Output every line of the rows below as a Markdown table with two columns, "No." and "Line," numbering the lines in order. Skip blank lines and leave the pictures out.

|---|

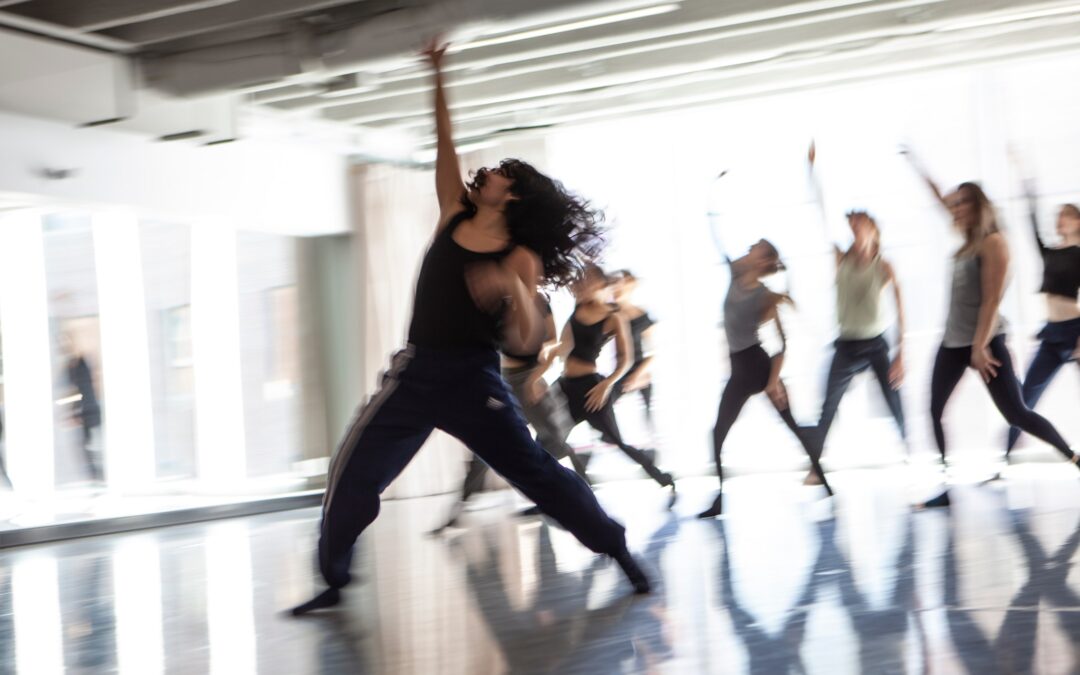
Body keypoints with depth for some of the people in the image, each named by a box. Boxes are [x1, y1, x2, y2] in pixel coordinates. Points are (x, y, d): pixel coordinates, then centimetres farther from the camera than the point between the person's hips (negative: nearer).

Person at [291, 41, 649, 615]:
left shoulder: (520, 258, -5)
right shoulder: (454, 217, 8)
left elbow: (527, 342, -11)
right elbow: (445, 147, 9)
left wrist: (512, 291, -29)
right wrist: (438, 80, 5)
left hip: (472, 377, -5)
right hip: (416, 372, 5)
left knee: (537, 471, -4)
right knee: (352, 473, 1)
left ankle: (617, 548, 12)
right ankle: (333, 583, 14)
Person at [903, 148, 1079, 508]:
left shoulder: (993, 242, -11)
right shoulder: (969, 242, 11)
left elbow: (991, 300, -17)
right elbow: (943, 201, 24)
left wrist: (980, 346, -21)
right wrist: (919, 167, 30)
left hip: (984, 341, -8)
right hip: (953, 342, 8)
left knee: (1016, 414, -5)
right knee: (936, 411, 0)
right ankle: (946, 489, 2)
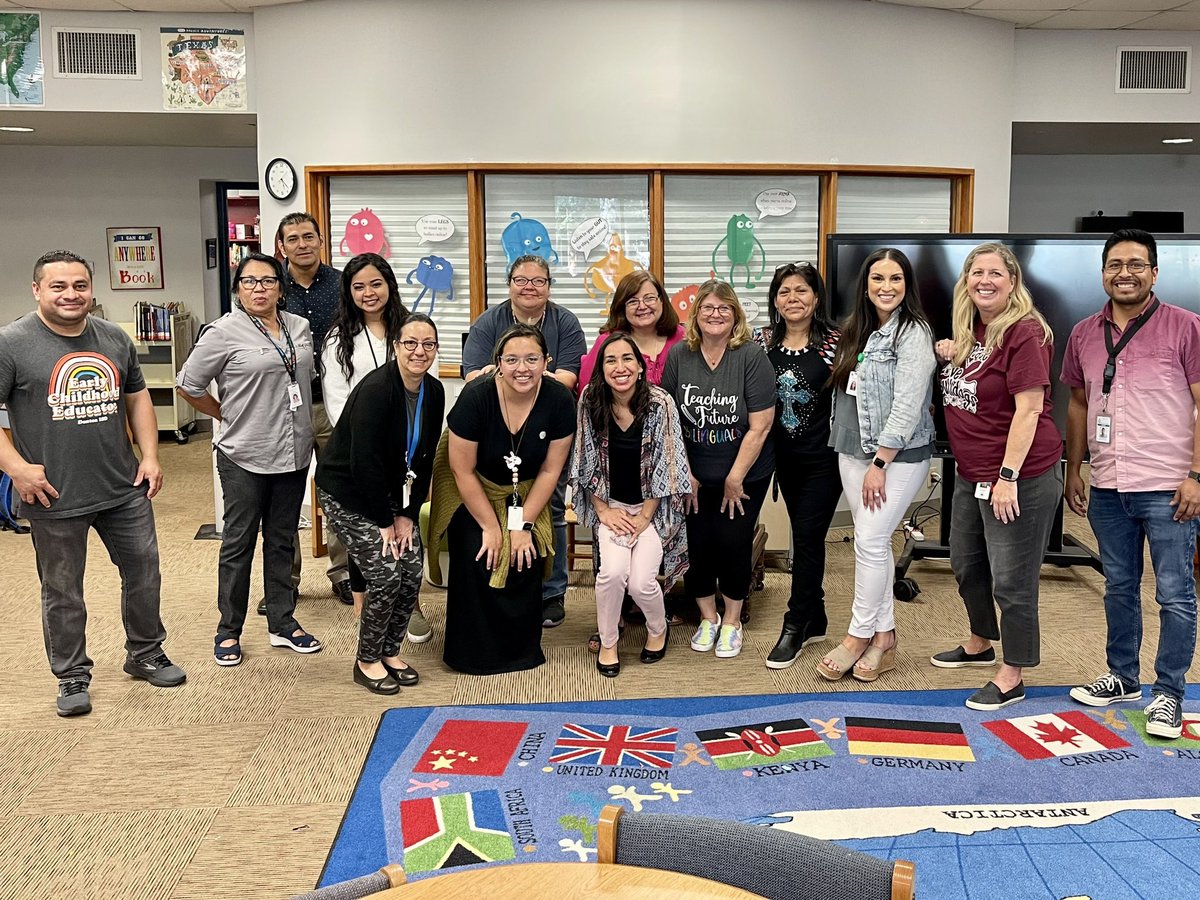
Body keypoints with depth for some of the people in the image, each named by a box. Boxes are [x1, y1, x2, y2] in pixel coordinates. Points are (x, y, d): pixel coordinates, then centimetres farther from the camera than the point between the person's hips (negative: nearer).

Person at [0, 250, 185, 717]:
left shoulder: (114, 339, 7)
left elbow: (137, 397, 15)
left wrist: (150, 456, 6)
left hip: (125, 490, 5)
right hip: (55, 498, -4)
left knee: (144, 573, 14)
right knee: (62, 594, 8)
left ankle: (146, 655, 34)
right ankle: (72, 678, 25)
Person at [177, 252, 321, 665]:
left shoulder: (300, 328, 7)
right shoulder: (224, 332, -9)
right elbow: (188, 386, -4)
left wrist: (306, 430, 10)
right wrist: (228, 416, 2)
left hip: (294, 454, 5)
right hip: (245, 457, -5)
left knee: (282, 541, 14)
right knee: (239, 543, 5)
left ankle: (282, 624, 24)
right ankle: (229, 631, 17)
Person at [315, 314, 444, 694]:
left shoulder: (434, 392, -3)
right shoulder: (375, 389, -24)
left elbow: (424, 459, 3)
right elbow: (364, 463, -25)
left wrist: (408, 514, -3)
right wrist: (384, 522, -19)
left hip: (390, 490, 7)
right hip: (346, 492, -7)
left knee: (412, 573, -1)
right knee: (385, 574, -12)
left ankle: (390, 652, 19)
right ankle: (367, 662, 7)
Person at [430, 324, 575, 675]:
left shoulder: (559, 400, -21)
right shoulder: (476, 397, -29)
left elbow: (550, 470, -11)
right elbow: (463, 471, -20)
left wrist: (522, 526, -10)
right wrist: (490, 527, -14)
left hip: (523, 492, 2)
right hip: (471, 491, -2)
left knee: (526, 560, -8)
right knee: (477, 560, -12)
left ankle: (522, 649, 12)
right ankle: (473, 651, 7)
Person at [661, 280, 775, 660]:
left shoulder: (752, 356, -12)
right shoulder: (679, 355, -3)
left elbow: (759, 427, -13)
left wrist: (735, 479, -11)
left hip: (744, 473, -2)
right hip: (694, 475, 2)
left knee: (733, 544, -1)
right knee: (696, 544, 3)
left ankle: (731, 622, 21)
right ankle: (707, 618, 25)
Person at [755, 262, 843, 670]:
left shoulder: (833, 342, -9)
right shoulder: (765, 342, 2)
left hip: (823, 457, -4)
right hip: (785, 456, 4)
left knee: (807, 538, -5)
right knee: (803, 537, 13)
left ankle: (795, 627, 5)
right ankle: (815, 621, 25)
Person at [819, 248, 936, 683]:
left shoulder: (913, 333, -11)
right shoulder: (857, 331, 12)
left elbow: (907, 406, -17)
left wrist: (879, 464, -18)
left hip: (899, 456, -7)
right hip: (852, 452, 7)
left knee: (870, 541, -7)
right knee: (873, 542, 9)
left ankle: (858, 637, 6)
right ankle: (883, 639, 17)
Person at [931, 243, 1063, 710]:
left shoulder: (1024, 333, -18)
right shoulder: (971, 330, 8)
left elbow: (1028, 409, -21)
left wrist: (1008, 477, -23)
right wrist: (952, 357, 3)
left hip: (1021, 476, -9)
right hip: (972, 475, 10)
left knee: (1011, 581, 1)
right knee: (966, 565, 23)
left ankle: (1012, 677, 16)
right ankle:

|---|

--- Reply ---
| No. | Line |
|---|---|
| 1 | Body keypoints with depth for some of the people in the image, each named by a box. Boxes are [x1, y1, x2, y2] in pixel coordinates. Points are (x, y, d): pixel coordinates, then centimetres farther from the camera than the point between the person's hips (negative: nearer). |
| 2 | Person at [291, 41, 649, 615]: |
| 3 | left shoulder: (520, 258, -5) |
| 4 | right shoulder: (454, 217, 8) |
| 5 | left elbow: (527, 342, -11) |
| 6 | right elbow: (445, 147, 9) |
| 7 | left wrist: (512, 291, -29) |
| 8 | right wrist: (438, 80, 5) |
| 9 | left hip: (472, 377, -5) |
| 10 | right hip: (416, 372, 5) |
| 11 | left knee: (537, 471, -4) |
| 12 | right knee: (352, 473, 1) |
| 13 | left ankle: (617, 548, 12) |
| 14 | right ankle: (333, 583, 14) |
| 15 | Person at [903, 148, 1079, 508]: |
| 16 | left shoulder: (993, 242, -11) |
| 17 | right shoulder: (969, 242, 11) |
| 18 | left elbow: (991, 300, -17) |
| 19 | right elbow: (943, 201, 24) |
| 20 | left wrist: (980, 346, -21) |
| 21 | right wrist: (919, 167, 30) |
| 22 | left hip: (984, 341, -8) |
| 23 | right hip: (953, 342, 8) |
| 24 | left knee: (1016, 414, -5) |
| 25 | right knee: (936, 411, 0) |
| 26 | right ankle: (946, 489, 2) |
| 27 | Body keypoints with depth for some of the people in the image, each named by a box. Boxes are [x1, y1, x2, y2] in pixel coordinates. Points are (x, y, d): pixel coordinates, then centimetres farther from the camera than the point between the person's hips (negative: nearer). |
| 28 | Person at [0, 250, 185, 717]: |
| 29 | left shoulder: (114, 339, 7) |
| 30 | left elbow: (137, 397, 15) |
| 31 | left wrist: (150, 456, 6) |
| 32 | left hip: (125, 490, 5) |
| 33 | right hip: (55, 498, -4) |
| 34 | left knee: (144, 573, 14) |
| 35 | right knee: (62, 594, 8) |
| 36 | left ankle: (146, 655, 34) |
| 37 | right ankle: (72, 678, 25) |
| 38 | Person at [177, 252, 321, 665]: |
| 39 | left shoulder: (300, 328, 7) |
| 40 | right shoulder: (224, 332, -9) |
| 41 | right elbow: (188, 386, -4) |
| 42 | left wrist: (306, 430, 10) |
| 43 | right wrist: (228, 416, 2) |
| 44 | left hip: (294, 454, 5) |
| 45 | right hip: (245, 457, -5) |
| 46 | left knee: (282, 541, 14) |
| 47 | right knee: (239, 543, 5) |
| 48 | left ankle: (282, 624, 24) |
| 49 | right ankle: (229, 631, 17) |
| 50 | Person at [315, 314, 444, 694]: |
| 51 | left shoulder: (434, 392, -3) |
| 52 | right shoulder: (375, 389, -24) |
| 53 | left elbow: (424, 459, 3) |
| 54 | right elbow: (364, 463, -25) |
| 55 | left wrist: (408, 514, -3) |
| 56 | right wrist: (384, 522, -19) |
| 57 | left hip: (390, 490, 7) |
| 58 | right hip: (346, 492, -7) |
| 59 | left knee: (412, 573, -1) |
| 60 | right knee: (385, 574, -12) |
| 61 | left ankle: (390, 652, 19) |
| 62 | right ankle: (367, 662, 7) |
| 63 | Person at [430, 324, 575, 675]: |
| 64 | left shoulder: (559, 400, -21) |
| 65 | right shoulder: (476, 397, -29) |
| 66 | left elbow: (550, 470, -11) |
| 67 | right elbow: (463, 471, -20) |
| 68 | left wrist: (522, 526, -10) |
| 69 | right wrist: (490, 527, -14) |
| 70 | left hip: (523, 492, 2) |
| 71 | right hip: (471, 491, -2) |
| 72 | left knee: (526, 560, -8) |
| 73 | right knee: (477, 560, -12) |
| 74 | left ankle: (522, 649, 12) |
| 75 | right ankle: (473, 651, 7) |
| 76 | Person at [661, 280, 775, 660]: |
| 77 | left shoulder: (752, 356, -12) |
| 78 | right shoulder: (679, 355, -3) |
| 79 | left elbow: (759, 427, -13) |
| 80 | left wrist: (735, 479, -11) |
| 81 | left hip: (744, 473, -2) |
| 82 | right hip: (694, 475, 2) |
| 83 | left knee: (733, 544, -1) |
| 84 | right knee: (696, 544, 3) |
| 85 | left ankle: (731, 622, 21) |
| 86 | right ankle: (707, 618, 25) |
| 87 | Person at [755, 262, 843, 670]: |
| 88 | left shoulder: (833, 342, -9) |
| 89 | right shoulder: (765, 342, 2) |
| 90 | left hip: (823, 457, -4) |
| 91 | right hip: (785, 456, 4) |
| 92 | left knee: (807, 538, -5) |
| 93 | right knee: (803, 537, 13) |
| 94 | left ankle: (795, 627, 5) |
| 95 | right ankle: (815, 621, 25) |
| 96 | Person at [819, 248, 936, 683]: |
| 97 | left shoulder: (913, 333, -11) |
| 98 | right shoulder: (857, 331, 12) |
| 99 | left elbow: (907, 406, -17) |
| 100 | left wrist: (879, 464, -18) |
| 101 | left hip: (899, 456, -7) |
| 102 | right hip: (852, 452, 7) |
| 103 | left knee: (870, 541, -7) |
| 104 | right knee: (873, 542, 9) |
| 105 | left ankle: (858, 637, 6) |
| 106 | right ankle: (883, 639, 17) |
| 107 | Person at [931, 243, 1063, 710]: |
| 108 | left shoulder: (1024, 333, -18) |
| 109 | right shoulder: (971, 330, 8) |
| 110 | left elbow: (1028, 409, -21) |
| 111 | left wrist: (1008, 477, -23) |
| 112 | right wrist: (952, 357, 3) |
| 113 | left hip: (1021, 476, -9) |
| 114 | right hip: (972, 475, 10) |
| 115 | left knee: (1011, 581, 1) |
| 116 | right knee: (966, 565, 23) |
| 117 | left ankle: (1012, 677, 16) |
| 118 | right ankle: |